Nairobi, Kenya • July 13th, 2015
Today we drove to the Mathare Child Development Center where a local Kenyan named Jane showed us around the school and church. She was incredibly inspirational, helping almost 1,500 kids each day. It all started in 1999 when 12 boys who had been rooting through garbage for food came to help Jane clean up the church that her and her husband were starting. Jane and her husband fed the boys bread and tea. Each week, more and more children would come to help clean the church, so Jane and her husband started a feeding program with help from local sponsors and American donors.
They kept building and expanding and now they have a primary school with multiple classrooms and a kitchen in addition to a secondary school and clinic at another location. Preschoolers crowded around us during their tea break and chanted “mazungu” while they laughed and waved. We left the school and headed into the slums, escorted by Jane, Joshua, David, and a few older teenage boys who grew up in the slums. All these boys were so smart, gracious, and kind, despite having been raised in deplorable conditions. I fought back tears in the slums as we walked among trash, human waste, and still, dirty water. Kids ran around barefoot. Baby clothes hanging to dry among the houses were heartbreaking to see because they made me think about a child being raised in such an awful place.

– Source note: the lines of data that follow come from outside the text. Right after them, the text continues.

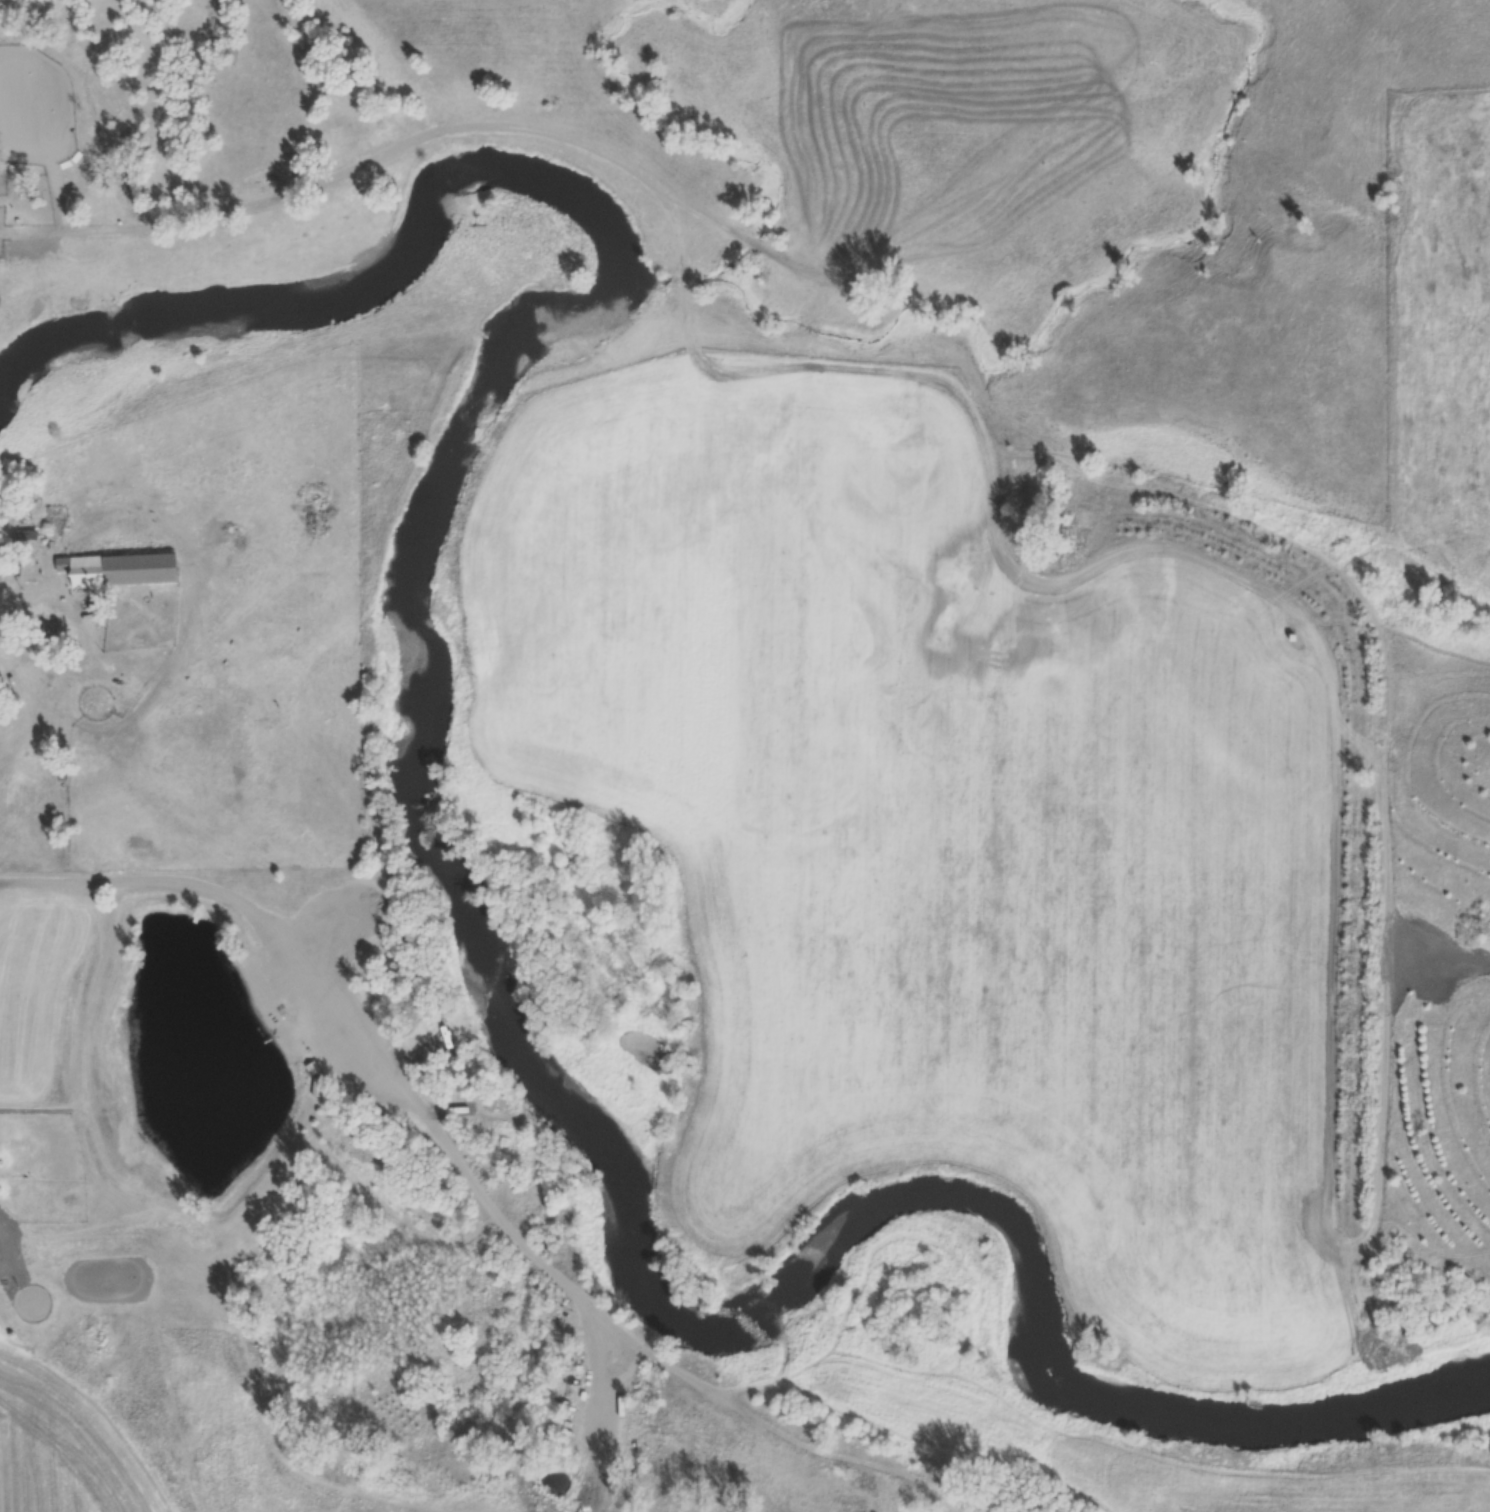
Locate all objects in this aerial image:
building: (29, 539)
building: (122, 570)
road: (17, 607)
river: (464, 892)
road: (361, 1022)

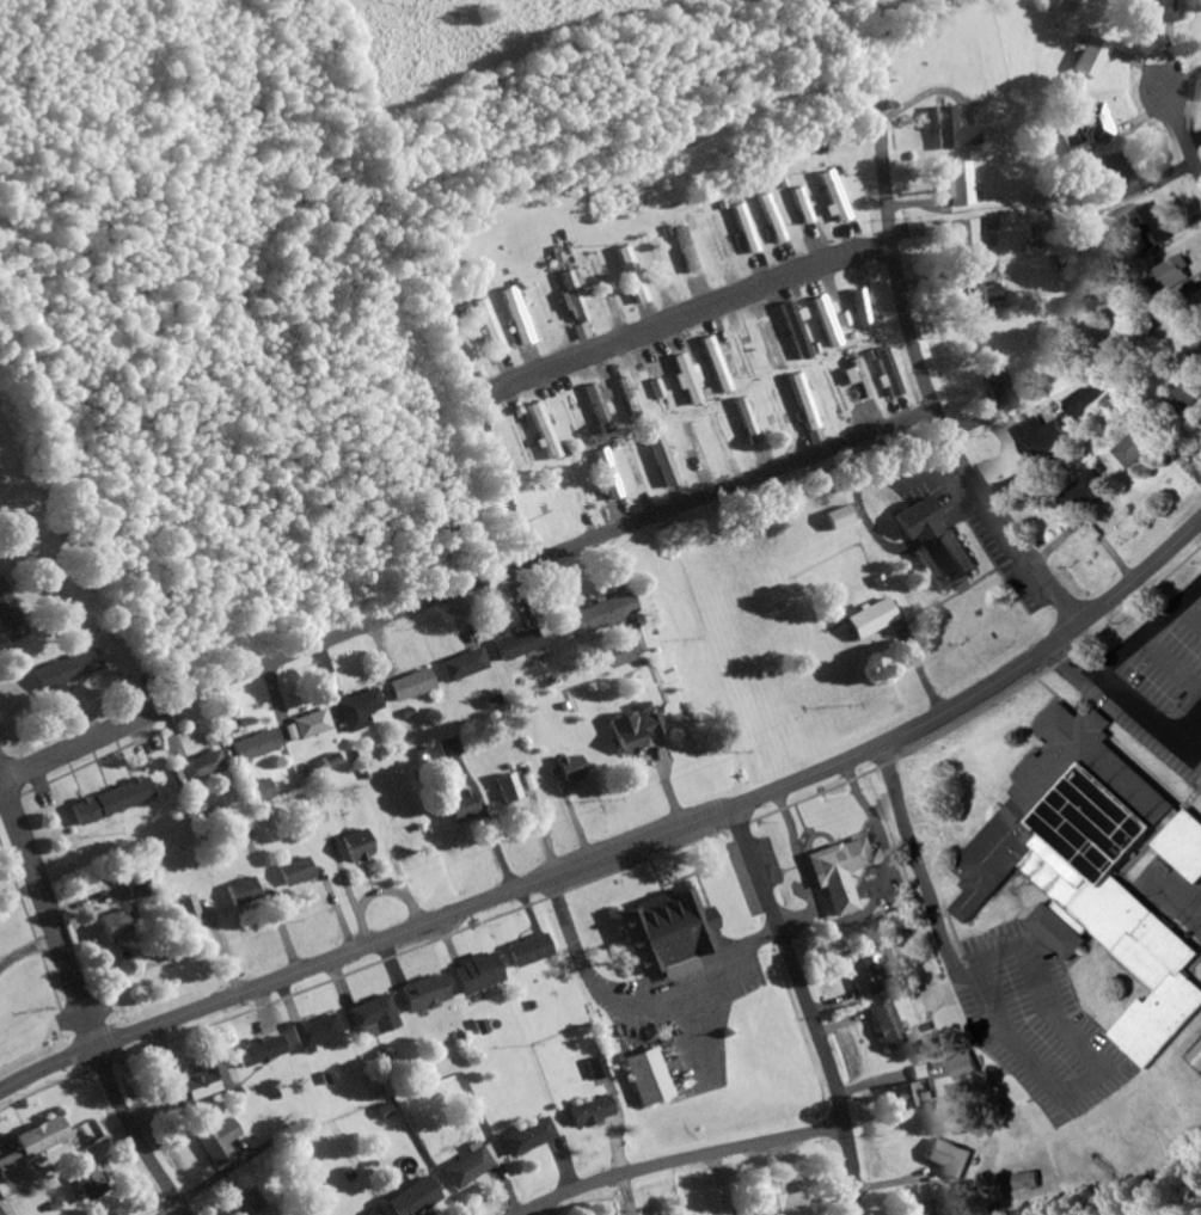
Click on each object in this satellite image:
building: (1066, 5)
building: (1154, 13)
building: (1090, 58)
building: (1094, 124)
building: (952, 131)
road: (1179, 139)
building: (1117, 176)
building: (957, 185)
building: (832, 197)
building: (800, 207)
building: (1146, 226)
building: (964, 240)
building: (685, 251)
building: (656, 260)
building: (630, 276)
building: (981, 294)
building: (571, 296)
building: (860, 308)
building: (515, 318)
building: (825, 323)
building: (488, 328)
building: (795, 335)
road: (606, 344)
building: (742, 355)
building: (714, 366)
building: (887, 375)
building: (860, 379)
building: (685, 381)
building: (654, 384)
road: (930, 385)
building: (999, 393)
building: (626, 400)
building: (1179, 400)
building: (596, 409)
building: (775, 410)
building: (746, 422)
building: (541, 432)
building: (1034, 435)
building: (693, 444)
building: (1137, 445)
building: (606, 476)
building: (1081, 495)
building: (836, 519)
building: (932, 544)
road: (464, 584)
building: (598, 614)
road: (1187, 615)
building: (868, 619)
building: (7, 622)
road: (1144, 628)
building: (516, 645)
parking lot: (1161, 653)
building: (615, 655)
road: (1168, 663)
building: (462, 666)
building: (60, 671)
building: (408, 686)
road: (1115, 701)
building: (355, 711)
road: (1182, 722)
building: (306, 725)
building: (631, 729)
building: (222, 731)
building: (248, 747)
building: (447, 749)
road: (1192, 750)
road: (1192, 768)
building: (193, 769)
building: (568, 769)
building: (505, 788)
building: (254, 792)
building: (105, 803)
building: (458, 808)
building: (398, 832)
building: (1183, 844)
road: (625, 845)
building: (352, 847)
building: (1086, 867)
building: (291, 873)
building: (835, 873)
building: (133, 887)
building: (237, 893)
road: (1177, 897)
building: (183, 910)
building: (114, 925)
building: (662, 935)
building: (525, 952)
building: (865, 970)
building: (473, 974)
building: (419, 995)
road: (82, 1003)
road: (808, 1006)
building: (368, 1018)
building: (884, 1026)
building: (311, 1030)
building: (255, 1052)
building: (640, 1077)
building: (194, 1082)
building: (905, 1094)
building: (583, 1111)
building: (38, 1137)
building: (522, 1137)
building: (214, 1142)
road: (679, 1158)
building: (945, 1159)
building: (8, 1166)
building: (462, 1168)
building: (1027, 1181)
building: (86, 1184)
building: (408, 1198)
building: (251, 1201)
building: (780, 1204)
building: (918, 1208)
building: (112, 1211)
building: (705, 1212)
building: (370, 1214)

However, the kids were still so unbelievable happy, giggling and smiling as they began to follow our group through the tiny spaces between sheet metal homes.
Jane shared with us that many of the girls in her school had been raped in the slums simply because the spaces in between the homes were so small that if a man came to rape you, you couldn’t even turn around to get away. Jane knew everyone, and they were all happy to see her and so clearly grateful for the work she is doing for their community. She went to the house of a paralyzed woman to pray for her specifically. The house was a few pieces of sheet metal propped above a dirt floor with a single mattress on it.
Seeing such largescale poverty is often disheartening, but then you meet people like Jane or Alice who are helping in such huge ways and it is inspiring.